The hardwood termite – NASUTITERMIS Spp.
Many people are often surprised to learn that one of the most widespread and potentially destructive species of termites found in South East Queensland actually prefer to consume hardwood.
Nasutitermes get their name from the soldier caste with a Nasute head – a head tapering to a long, distinctive snout or nasus.
Fortunately, for the informed homeowner, this genus is often easier to detect and identify, than some other even more destructive termite species. It is therefore usually easier to control and eradicate.
The common misconception that you are safe from termite attack in a hardwood home can prove to be a costly mistake for many less informed homeowners.
If you are aware of arboreal nests (Up high in trees), mud nests on fence posts or evidence of mud shelter tubes and tracking on tree trunks or piers within 50 meters (And sometimes over 100 meters) of your home, you have good reason to be concerned….
It is important that active termite workings are not unnecessarily disturbed, as this could adversely effect any future termite control or protection options for a professional termite technician.
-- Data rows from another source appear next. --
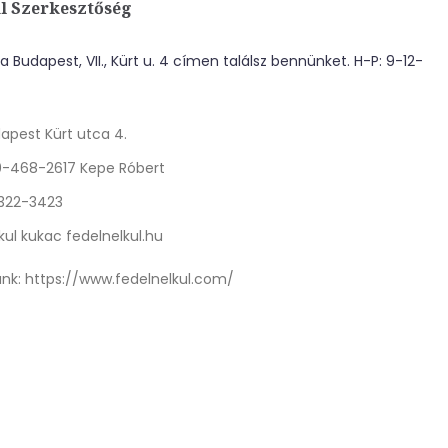
l Szerkesztőség
 Budapest, VII., Kürt u. 4 címen találsz bennünket. H-P: 9-12-
apest Kürt utca 4.
0-468-2617 Kepe Róbert
 322-3423
kul kukac fedelnelkul.hu
nk:
https://www.fedelnelkul.com/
The latest non-repellant chemicals and baits require a mass aggregation of termite activity to work effectively for nest eradication. The greater the concentration of termite activity the better the chance of killing the queen (This is always the primary objective)
Some species of Nasutitermes spp. can be found nesting in roof voids, wall cavities and subfloor areas where visual access is often restricted; and they can remain undetected until extensive and severe structural damage becomes all to obvious.
I would strongly advise all homeowners and tenants to make regular visual inspections up to 50 meters around their properties. If you encounter any suspicious mud nests in trees or tracking on tree trunks, fence posts and piers you may well have found NASUTITERMES Spp. termites.